Pedestal base for conference table with live edge pecan top.

And here is a view of the base for this table. Rather than design minimalist bases for these magnificent tops, I like to create bases that will elevate the entire piece above the “rustic” category.

Below is another large live edge table in Texas pecan. There is a very interesting story behind the wood used in this table but I will save it for another post. 

Live edge Texas pecan conference table with sculpted base.

Live edge Texas pecan conference table.

The base for this table is very organic and sculptural. The top almost seems to be growing out of the base.

Live edge Texas pecan table with sculptural base.

This last piece presents a very sharp contrast between the gnarly live edge mesquite top and a nicely detailed, sophisticated base in sipo mahogany and bird’s eye maple. This is a writing desk and I really like the juxtaposition of this top with this base.

Live edge writing desk with mesquite top.

I made this for a client’s home office and will devote an individual post to this piece in the future.

Writing desk with live edge mesquite top.

I welcome your comments. Please visit my website to see more of my work.

4 thoughts on “More Live Edge Furniture

  1. Hello Louis

    We just read your blog. The table is fantastically built, but we don’t like the look of it we would like to see more of a modern table. But everyone has his own taste of course. We are woodworkers ourselves and are currently studying at HMC to become cabin makers. So we really can see it is very well built, but it is just not our taste.

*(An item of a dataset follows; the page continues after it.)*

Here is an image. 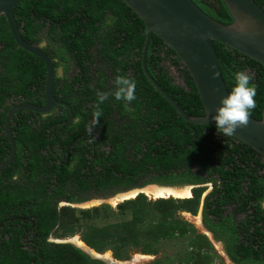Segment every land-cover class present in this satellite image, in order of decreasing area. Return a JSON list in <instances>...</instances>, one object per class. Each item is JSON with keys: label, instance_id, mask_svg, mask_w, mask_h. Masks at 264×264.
Instances as JSON below:
<instances>
[{"label": "trees", "instance_id": "1", "mask_svg": "<svg viewBox=\"0 0 264 264\" xmlns=\"http://www.w3.org/2000/svg\"><path fill=\"white\" fill-rule=\"evenodd\" d=\"M194 1L217 21L234 22L224 0ZM256 2L264 9V0ZM13 11L22 36L53 59L54 94L63 103L48 113L20 109L11 119L17 152L0 169V222L15 207L10 215L20 221L25 207L31 213L25 209L23 214L36 220L41 238L33 248L22 247L20 235L11 234L10 241L4 238L0 264H105L72 242L48 240L57 228L62 236L79 234L99 253L111 250L119 260L130 259L135 250L157 254L164 241L188 238L187 255L179 263L215 264L218 256L212 252L210 238L177 216L180 210L198 213L205 190L202 184L208 181L216 186L205 198L208 226L227 240L236 263L264 264V208L259 204L264 200V155L233 135H219L214 124L185 121L155 88L142 67L146 24L133 8L124 0H21ZM0 42L1 163L11 154L5 119L13 104L5 103L6 96L13 93L45 104L47 66L18 45L2 13ZM214 44L229 91L235 84V72L252 75L257 94L251 116L262 118L264 64L223 42L215 40ZM168 61L182 65L183 83L174 80ZM147 67L187 113L205 114L189 70L156 33ZM121 74L135 81L136 99L126 104L110 95L97 107V91L114 92L115 78ZM96 111L102 113L99 122ZM62 137H66L65 155L67 148L72 153L71 164L60 163L52 151L62 144ZM150 182L196 186L190 197L149 199L139 193L116 208L109 204L81 209L57 205L62 199L78 203ZM223 204H236V213L245 214L244 218L238 222L236 213L224 216ZM118 214L126 217L92 222ZM216 223L224 228L218 231Z\"/></svg>", "mask_w": 264, "mask_h": 264}, {"label": "water", "instance_id": "2", "mask_svg": "<svg viewBox=\"0 0 264 264\" xmlns=\"http://www.w3.org/2000/svg\"><path fill=\"white\" fill-rule=\"evenodd\" d=\"M20 1L0 0V14L2 13L6 16L13 37L18 45L39 56L45 62L47 66L46 103L36 104L24 100L9 110L5 119V131L11 143V154L5 161L0 163V169L8 166L14 160L17 152L16 141L11 129V119L15 112L20 109H30L39 113H48L57 105L63 103L54 94L56 69L53 59L41 46L27 41L22 36L13 11ZM124 1L133 8L146 24V39L142 53V67L145 74L155 88L163 94L187 122L214 124L212 116L220 105L221 98L229 92L223 77L220 57L214 44L215 40L223 42L264 64V9L256 0H224L234 18V22L231 25L223 24L211 17L194 0ZM153 33L162 37L176 51L183 64L189 70L203 102L204 115L187 113L149 71L147 53ZM233 136L246 142L264 155V109L262 118L255 119L250 115L247 125L238 127ZM147 186L179 188L178 186L150 182L127 190L114 191L97 199L106 200L118 195L125 196L124 194L128 192H135L134 196L123 198V201L133 198L139 193H145L143 189ZM185 187L192 188V185H186ZM209 234L212 236L211 232ZM68 241L80 247L92 257L104 260L107 264H126L114 257L109 260L93 254L91 250L94 249L85 242L84 245H79L74 241Z\"/></svg>", "mask_w": 264, "mask_h": 264}, {"label": "rangeland", "instance_id": "3", "mask_svg": "<svg viewBox=\"0 0 264 264\" xmlns=\"http://www.w3.org/2000/svg\"><path fill=\"white\" fill-rule=\"evenodd\" d=\"M44 44H45V42H42L41 45H44ZM167 65L169 67L170 73L174 77V80L178 83H183L182 65L172 64L171 61H168ZM60 73H62V72H60ZM204 186H205V190L203 192L202 202L205 199V196L208 194V192L213 187L212 184H206ZM214 186H215V183H214ZM178 187L179 188L181 187V189L185 188V186L184 187L178 186ZM190 191L192 192V195H193V188H191ZM147 196L149 197V199H157V197H154V196L153 197L150 195H147ZM173 197L180 198L179 196H173ZM181 198H183V197H181ZM122 199L123 198H109V199L104 200V199L93 198V199H90V200H87V201H84L81 203H64L63 202V203H61L60 207L72 206V207H75L77 209L78 208L81 209V208H90L93 206H101V205L109 204L112 207L116 208L117 204L119 202H122ZM177 216L180 218L186 219L189 222L193 223L199 233H204L210 238V240L212 241L213 246H214L212 252L218 256L215 260V264H238V263L234 262L228 256V254L226 253V250L224 249L222 244L220 242H217L216 240H214L212 238L211 234H209L208 232L205 231L203 224H202V207L201 206H200V209H199L197 214H192L190 212L180 210V211H178ZM125 217L126 216H123L121 214H118L117 216H112L110 218H106L105 216H101L98 219H93L92 222L101 224V223L106 222L107 220H116V219H121V218H125ZM76 236L80 237L79 234H75L73 236H62L61 230L59 228H57L53 232V234L51 235L50 240L57 241V242H65V241L71 240V241L75 242V240L73 238ZM188 240H189L188 238H184V239L181 238V239H174L171 241H164L161 249L159 250V252L157 254H146L148 256L143 258L138 264H152V262L155 260L156 261L161 260L162 264H186V263H179V262H180V260H183L187 255ZM107 252H110L111 255L113 256L111 250H108V251L102 253V256ZM141 254H144V253H142L141 251L135 250L132 252L130 259L122 260V261L123 262L132 261L133 259L137 258ZM103 257H105V256H103Z\"/></svg>", "mask_w": 264, "mask_h": 264}, {"label": "clouds", "instance_id": "4", "mask_svg": "<svg viewBox=\"0 0 264 264\" xmlns=\"http://www.w3.org/2000/svg\"><path fill=\"white\" fill-rule=\"evenodd\" d=\"M234 78V86L227 95L221 98L220 105L212 116L217 133L222 136H232L238 127L246 126L252 110L256 107L257 89L252 83V75L246 71H237L234 73ZM114 84V92L97 91V107L108 100L110 95H113L118 101L126 102V104L136 99L134 80L121 74L116 76ZM101 115L100 111L94 113L97 122ZM259 204L261 208H264V200Z\"/></svg>", "mask_w": 264, "mask_h": 264}, {"label": "flooded vegetation", "instance_id": "5", "mask_svg": "<svg viewBox=\"0 0 264 264\" xmlns=\"http://www.w3.org/2000/svg\"><path fill=\"white\" fill-rule=\"evenodd\" d=\"M2 46H3V44L0 42V48H2ZM62 71H63V68L62 67H59L58 68V73H60ZM24 100H27V99L25 97H19V96H16L15 94L11 93V94H8V96H6L5 103L6 104H13V106H14L17 103H20V102H22ZM71 115H73V114H71ZM71 115H70V118H71ZM65 142H66V137H62L60 143H62L63 145L60 144L56 149H52V151H53L55 157H57L59 159L58 161L60 163H62V164H71L72 163L71 161H72V157L73 156H72V153L70 151V148H67L66 155H65V153H64L65 152V148H64L65 147V145H64ZM65 157H66V160L67 161L63 162L62 159L65 158ZM206 184H212L213 187L208 192V194L205 196V198L210 193H212L213 189H215V187H216V186H214V181H208V182H206V183H204L202 185L204 186ZM186 185H192V188H194L196 186V185H194L192 183H190V184H183V185H181V184H179V185H172V186H186ZM139 186H141V185H139ZM185 188H187V187H185ZM174 189H176V188H174ZM179 189H181V188H179ZM190 190H191V188H190ZM103 196L104 195H97V196H94V197H92L90 199L99 198V197H103ZM172 196H174V195H172ZM167 197H169V196H167ZM90 199H88V200H90ZM63 202L64 203H68V201H65V200L62 199V200H60V201L57 202V205L60 207L61 203H63ZM78 203H81V202H78ZM201 207H202V224H203V227H204L205 231L208 232V233L209 232L212 233L213 239L216 240L217 242H220L222 244V246L226 250V253L231 258L230 254H229V251H228L229 244H228L227 240L225 238H223V237H218L217 234L208 226V224L205 221V209H209V207H205V199L203 200V202L201 204ZM222 207H224V210L222 212L224 216L235 215L236 210H235L234 207H237L236 204H234V206L233 205H225V204H223ZM25 209L26 208L23 207L22 211H20V214H21V215L19 214L20 217H21V220L20 221H17V219H18V216L17 215H14V216L10 215L11 212L16 211V207H15L14 210H11V211H8L7 212V215H8L7 219H4L2 222H0V242H2V240L4 238L10 241V240H12L11 234H13L14 236L17 234V235H20L19 236V240H20V242L22 244V247H31V248H33V246H36V244L38 243V241L41 238V234L37 233V228H36L37 227L36 226L37 222H36V220L33 217H31V216H25L23 214V210H25ZM26 210H27V213L28 214L31 213L30 210H28V209H26ZM210 216H212V215L210 214ZM235 216H236V221L239 222L240 220H242L244 218L245 214H237L236 213ZM218 221H219V219H216L215 220V222H218ZM5 223H9L7 227H5V225H4ZM216 224H218V223H216ZM223 228H224V225H222V224H218L217 225L218 231H221ZM21 230H22V233H20ZM50 237H51V235L48 237V240H50ZM50 241H52V240H50ZM4 246L7 247V244H5ZM0 248H3V246L2 247L0 246ZM155 261H153V262H155ZM153 262H152V264H153ZM105 264H107V263L105 262Z\"/></svg>", "mask_w": 264, "mask_h": 264}, {"label": "bare ground", "instance_id": "6", "mask_svg": "<svg viewBox=\"0 0 264 264\" xmlns=\"http://www.w3.org/2000/svg\"><path fill=\"white\" fill-rule=\"evenodd\" d=\"M143 191L145 193H147L150 196H154V197H167V196H179V197H189L192 195V192L190 191V188H182V189H174V188H162V187H155V186H147L143 189ZM134 191L133 192H128L126 194H124L125 196H117L114 198H126V197H130V196H134ZM75 240V242L79 245H84V242L80 239L79 236H76L73 238ZM93 252V254L98 255V256H102L101 253L95 251V250H91ZM105 256V257H103ZM102 257L105 259H113V256L111 255L110 252H107L103 255ZM148 255L146 254H141L140 256H138L137 258L133 259L132 261H126L124 263L126 264H138L143 258L147 257Z\"/></svg>", "mask_w": 264, "mask_h": 264}]
</instances>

    Greetings, from your mates from Holland: Bruce and Marco

    1. Greetings to my friends Bruce and Marco,
      Thank you for sharing your thoughts about my table. I completely understand that this design is not in your favorite style. It would be a boring world if we all liked exactly the same things. As a furniture designer I am interested in exploring new shapes and forms. Usually people like my designs but sometimes they don’t. It is impossible to please everyone, but I think it is important to try new designs. After all, do we want to stay in the modern style for the rest of human history? I wish you great success in your studies!
      Louis Fry

  2. Hi Louis,

    We took a look at your blog and we find the before last table top looks very interesting!
    We would like to know how you made this table top, for example is it made of one piece or are they multiple parts? What did you use for the finish of the table?

    Kind regards,

    Cristiano and Martien

    1. Hello Cristiano & Martien,
      Thank you for commenting on my furniture. I hope I understand which table you are asking about. The table top in the next to last picture is made up of one large piece of wood from a mesquite tree. Mesquite trees grow in the southwestern part of the United States and in Mexico. Cracks and holes in this top have been filled with polished stones of turquoise and peridot suspended in clear fiberglass resin. All the best to you.